ADF STAFF
Niger’s ruling junta took power in July 2023 promising to restore security to areas of the country ravaged by extremist violence. More than 18 months later, the situation has only worsened.
Attacks on Nigerien Soldiers and civilians in December left dozens dead and served as another reminder of how the junta led by Gen. Abdourahamane Tchiani is facing more serious challenges than the government it overthrew.
According to the Armed Conflict Location and Event Data, extremists affiliated with Islamic State have killed about 1,600 civilians since the coup, compared to 770 before.
Meanwhile, al-Qaida affiliate Jama’at Nusrat al-Islam wal-Muslimin (JNIM) has increased its activity in the Tillaberi region of southwest Niger. The region shares borders with Burkina Faso and Mali, where junta leaders similarly are struggling to disrupt extremists after overthrowing their own democratically elected governments. JNIM has expanded its operations in Niger’s southern Dosso region, posing a potential threat to bordering areas of Benin and Nigeria.
Extremist groups riding motorcycles frequently attack convoys bringing food and commercial goods into the landlocked country from ports in Togo. Truck drivers wait weeks for Nigerien Soldiers to escort their convoys to the capital, Niamey. Terrorists use similar tactics against military convoys, allowing their fighters to attack quickly and escape just as quickly.
The United Nations has described recent attacks on Soldiers and civilians in Niger as featuring “extreme lethality.” Escalating violence in the Tillaberi region in particular puts both Soldiers and civilians at the mercy of terrorists. In November 2024, the Army reported that a dozen terrorists on motorcycles killed three workers who were part of a company building a dam on the Niger River near Kandadji. The shooters fled to Mali, where the government said it killed 10 in an airstrike.
In December, extremists killed 21 people in Libiri, another community in the Tillaberi. They looted residents’ possessions and burned their homes. Two days later, extremists killed another 18 people in the community of Kokorou.
Hadjara Zibo and her three daughters fled from their home in Libiri when the gunmen attacked.
“If they reached us, they could rape and kill us,” Zibo told The Guardian. In 2021, extremists attacked Libiri, killed Zibo’s husband and kidnapped some of the community’s women to serve as sex slaves.
“They kill men in front of the women,” Zibo said. “Women face horror and humiliation, and with no help from the junta, we are left at the mercy of the jihadists.”
In addition to civilian deaths, the Nigerien military is losing Soldiers to terrorist attacks as well.

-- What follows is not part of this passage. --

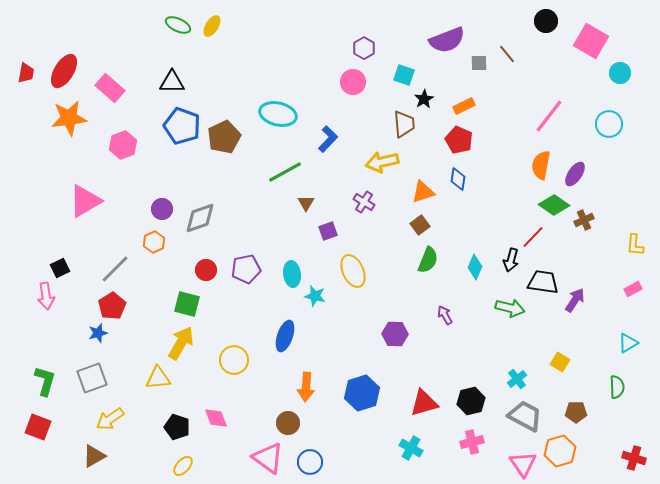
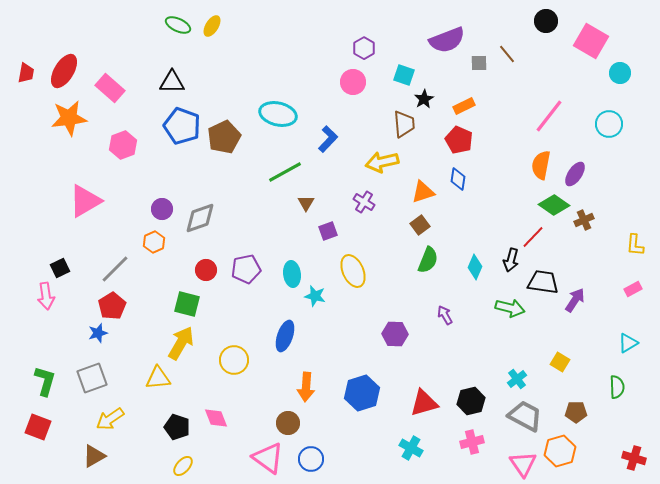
blue circle at (310, 462): moved 1 px right, 3 px up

Terrorists killed at least 90 Soldiers and 50 civilians in two attacks on Chatoumane in the Tillaberi region, according to witnesses and the BBC. Witnesses reported that the attackers disguised themselves as civilians and opened fire at Soldiers on patrol in the community’s weekly market. The Soldiers did not return fire because of the risk of killing or injuring civilians.

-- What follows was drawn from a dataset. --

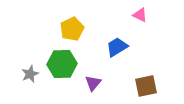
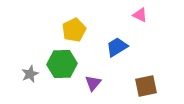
yellow pentagon: moved 2 px right, 1 px down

Junta leaders claimed that just 10 people died in Chatoumane. They denounced the reports of more deaths as baseless and said they were intended to undermine military morale. The junta kicked the BBC out of the country soon after and banned the network’s French and Hausa broadcasts from Niger’s airwaves.

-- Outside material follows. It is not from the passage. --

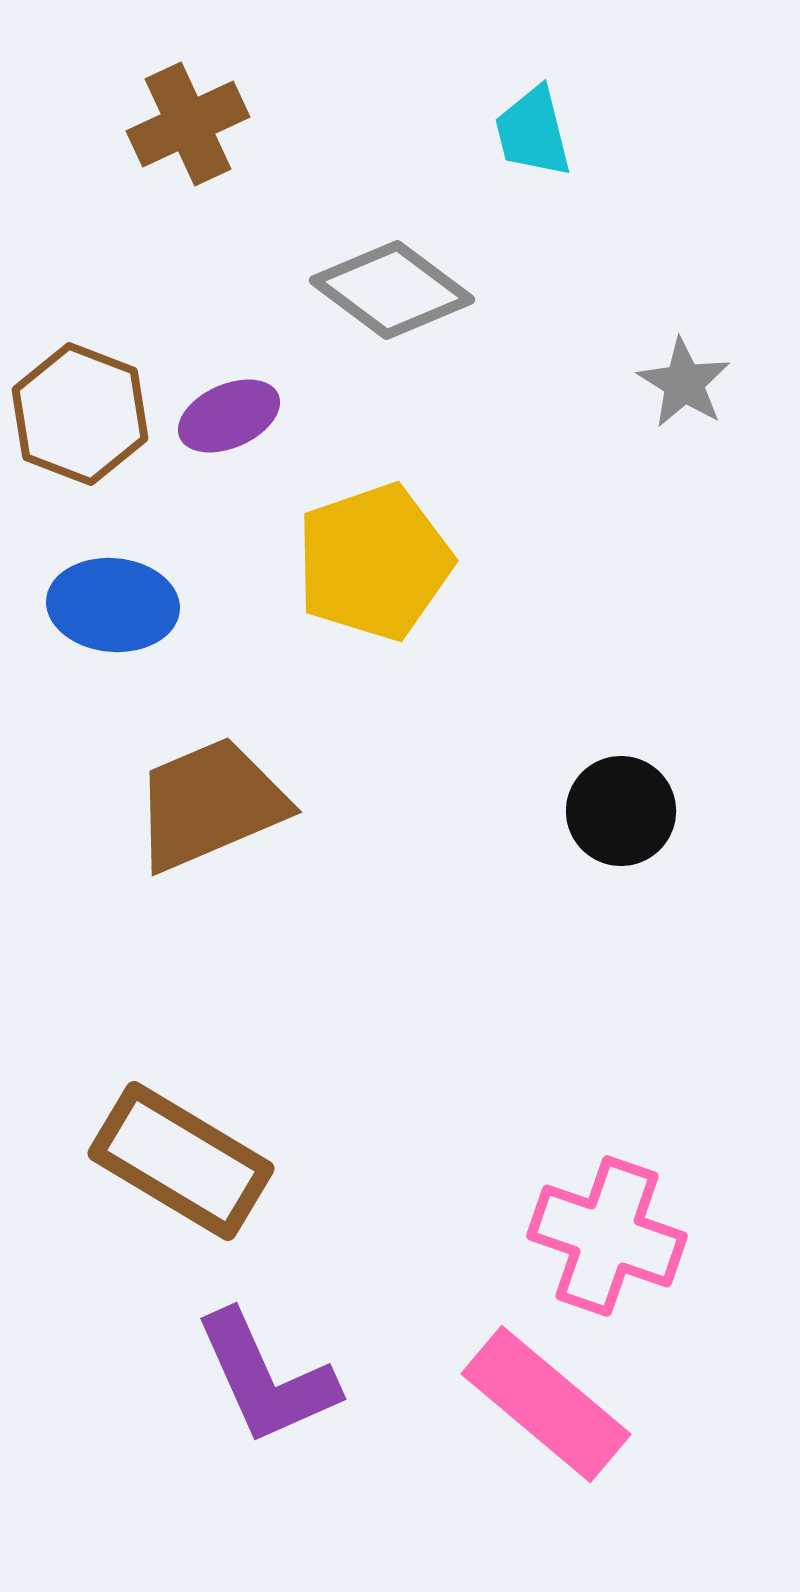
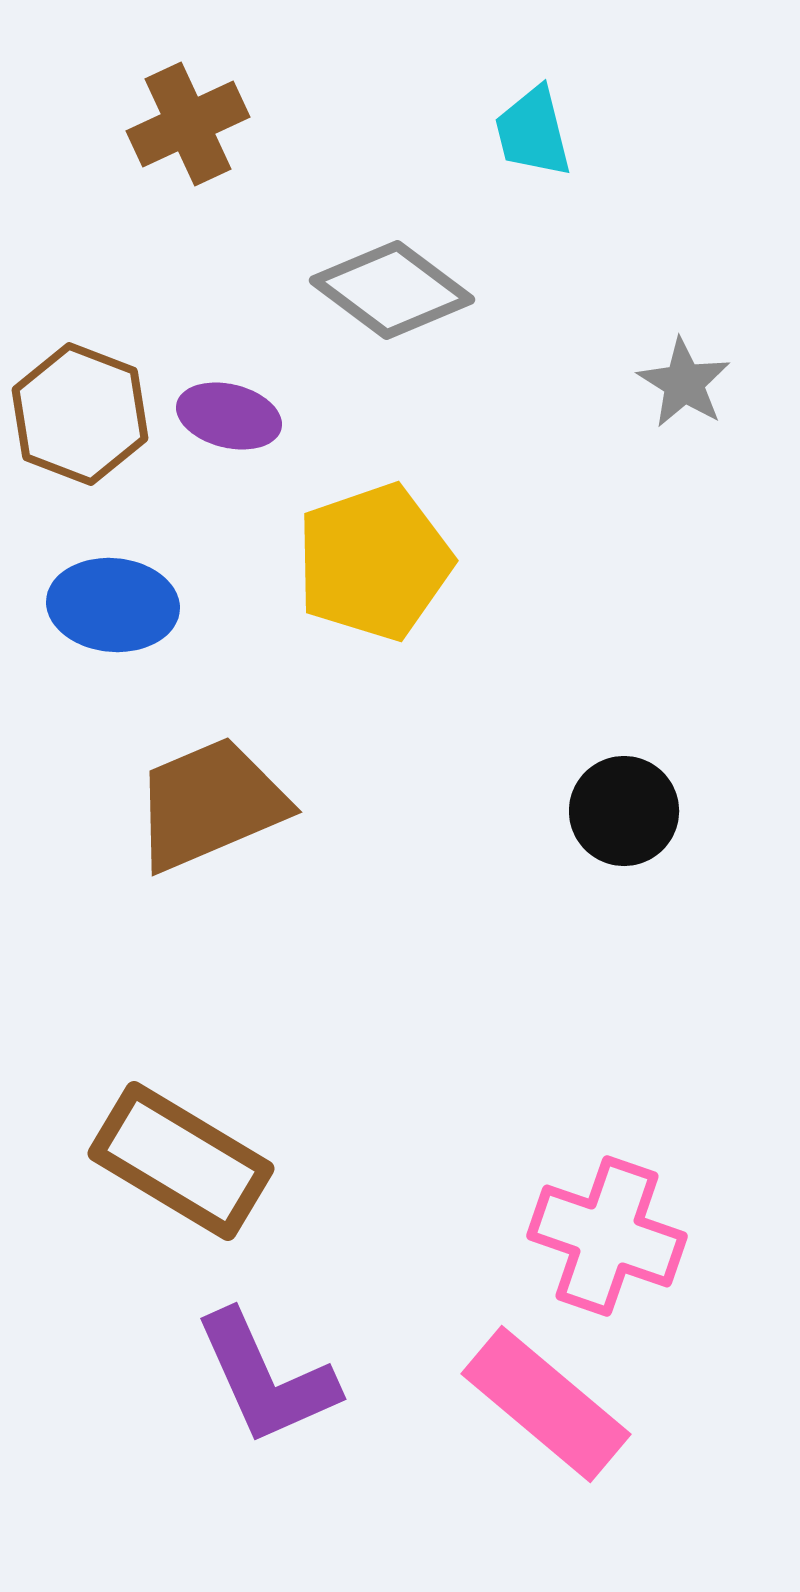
purple ellipse: rotated 38 degrees clockwise
black circle: moved 3 px right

The ban on the BBC echoed the junta’s turn away from French and U.S. military support and toward mercenaries with Russia’s Africa Corps, formerly the Wagner Group. Since inviting Russian forces into the country, the junta’s actions have become more violent and less transparent, according to experts.
Rahmane Idrissa, a political scientist from Niger who teaches at Leiden University in the Netherlands, told The New York Times that the junta has only one approach to dealing with the extremists: “They don’t have a real strategy, except the use of sheer force.”